If the projects are chosen wisely, the state gets a significant uplift in benefits as new or renovated infrastructure kicks into action, driving new investment and jobs. Deloitte Access Economics, in work undertaken for the NSW State Infrastructure Strategy, has forecast that the strategy will lead to an improvement in GSP of 3.6 per cent by 2035 (above the base case), creating over 122,000 additional full time equivalent jobs.

NSW does not need an expert to tell citizens that it has a shortage of infrastructure, and that building better infrastructure sooner is a priority. Yet, AR is perceived as a controversial act by government.

Funding options other than AR to boost infrastructure investment are limited. Resorting to higher user charges would help in some areas like funding public transport, but IPART has linked this to an improvement in service quality so the process will be slow.

The potential loss of its triple AAA credit ratings and lack of growth in traditional tax revenue, coupled with significant demand for new government services and infrastructure (health, aging, education and transport) has put NSW in a fiscal straight jacket.

Significant expenditure cuts have taken place to drive better efficiency but options to do more are limited. Raising taxes, especially from the narrow state tax base is highly destructive to efficiency, growth and innovation.

So without other clear alternative funding options, AR is an attractive and important avenue for government to pursue.

Previously government’s did not need to do AR on a wide scale.
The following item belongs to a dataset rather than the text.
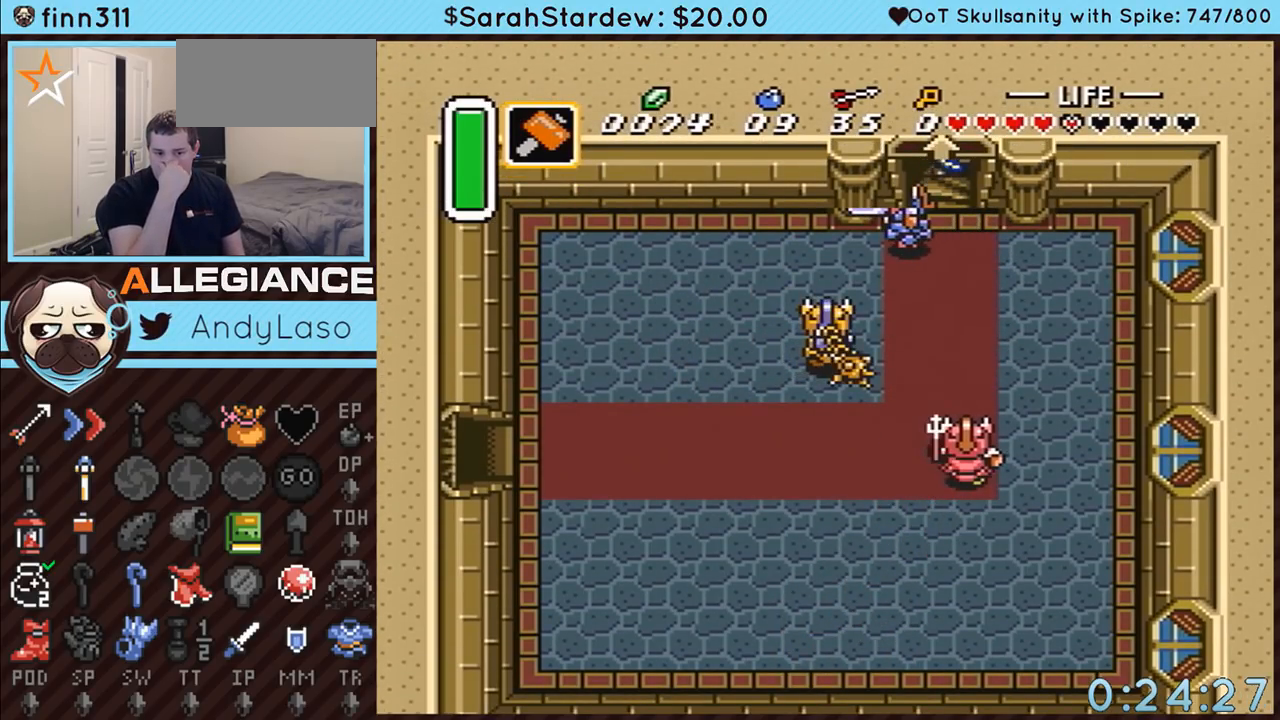
{"buttons": [], "events": []}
The response to the GFC and the end of the mining boom has changed the landscape for all governments including NSW, especially recourse to more debt no matter how cheap it may appear now.

However, while AR is beneficial it alone is not a panacea for NSW or any of the states towards ensuring a more sustainable long-term footing to fund infrastructure. That involves facing up to better managing demand via direct user charges and stronger infrastructure governance processes.

The Productivity Commission has highlighted that AR must separate the two elements that make it up; the sale of an asset and the decision to invest in infrastructure. The cost benefit analysis must be done separately for each. Linking the two decisions must not reduce the evidence threshold on which those decisions are made.

Community engagement is critical, and rebuilding trust is the oxygen that will sustain an AR program over the longer term. To do this requires a strong governance process, where prioritisation of projects is based on a fixed fiscal envelope linked to the forward estimates process.

Transparency and strong evidence is critical along with an acceptance that infrastructure planning and land use planning is the same thing. While ever land is used inefficiently, governments will be committed to building inefficient infrastructure. This unvirtuous cycle has gone on too long and is in need of reform. INSW has rightly recognised this flaw and is seeking to redress it, but there is much more reform required.

NSW has put in place a sophisticated institutional structure to guide the AR process. Restart NSW and INSW should ensure a high quality investment and administrative oversight.

AR done well has the potential for a smarter infrastructure future for NSW and Australia.